Within the records below, find the line containing "index tip: (198, 54)". Reproduce it and each line after it exactly, and nothing else.

**** Records ****

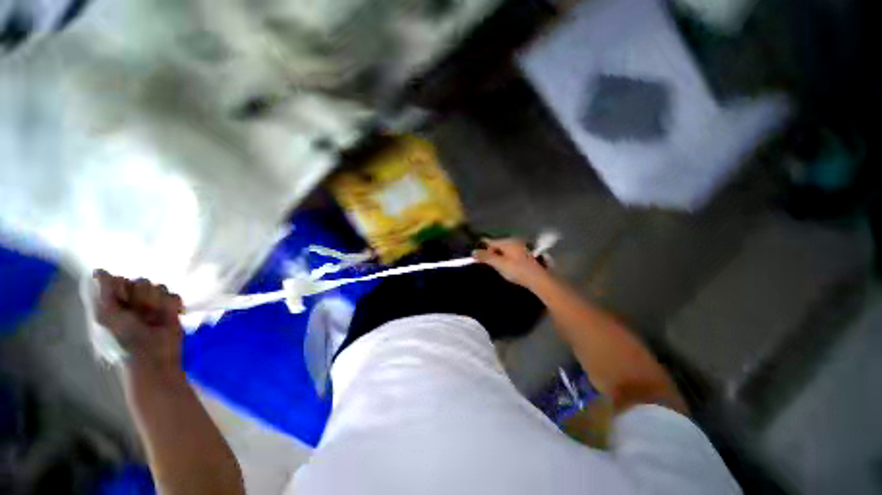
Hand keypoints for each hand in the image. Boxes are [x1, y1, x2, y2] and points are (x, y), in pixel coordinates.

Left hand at [93, 270, 183, 370]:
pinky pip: (174, 295)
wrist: (153, 356)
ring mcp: (152, 304)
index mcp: (113, 301)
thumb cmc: (123, 340)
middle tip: (139, 314)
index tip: (122, 302)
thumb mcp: (106, 317)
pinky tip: (170, 316)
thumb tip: (99, 271)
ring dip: (157, 303)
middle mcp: (132, 300)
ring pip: (158, 287)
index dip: (121, 288)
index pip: (118, 279)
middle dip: (142, 297)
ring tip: (155, 318)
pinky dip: (172, 305)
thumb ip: (103, 294)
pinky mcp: (171, 308)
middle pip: (140, 281)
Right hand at [473, 238, 549, 288]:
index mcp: (507, 241)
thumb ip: (486, 257)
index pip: (490, 241)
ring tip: (498, 267)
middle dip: (491, 253)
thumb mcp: (499, 264)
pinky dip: (507, 259)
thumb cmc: (517, 270)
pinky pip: (512, 254)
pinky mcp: (527, 254)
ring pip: (505, 249)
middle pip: (498, 244)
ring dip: (499, 256)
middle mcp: (515, 241)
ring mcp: (522, 247)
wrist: (539, 279)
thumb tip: (473, 252)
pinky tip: (508, 267)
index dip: (483, 248)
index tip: (478, 258)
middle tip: (489, 265)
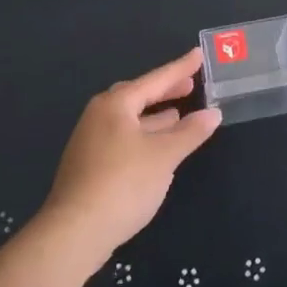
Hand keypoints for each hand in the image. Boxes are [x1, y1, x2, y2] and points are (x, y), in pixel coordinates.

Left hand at [39, 48, 221, 264]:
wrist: (74, 233)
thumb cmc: (123, 183)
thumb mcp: (164, 156)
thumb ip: (190, 132)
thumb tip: (212, 113)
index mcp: (116, 104)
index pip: (156, 79)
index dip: (180, 68)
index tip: (198, 54)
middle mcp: (99, 115)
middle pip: (138, 96)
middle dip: (165, 91)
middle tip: (191, 85)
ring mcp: (91, 140)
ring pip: (130, 119)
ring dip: (155, 116)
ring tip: (179, 115)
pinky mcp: (90, 165)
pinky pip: (123, 137)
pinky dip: (144, 135)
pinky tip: (157, 147)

****

→ **Reply to the exercise**
index tip: (198, 54)
middle mcp: (99, 115)
middle pip: (138, 96)
middle dip: (165, 91)
middle tip: (191, 85)
ring mcp: (91, 140)
ring pip: (130, 119)
ring dip: (155, 116)
ring tip: (179, 115)
pinky mcp: (90, 165)
pinky pip: (123, 137)
pinky dip: (144, 135)
pinky tip: (157, 147)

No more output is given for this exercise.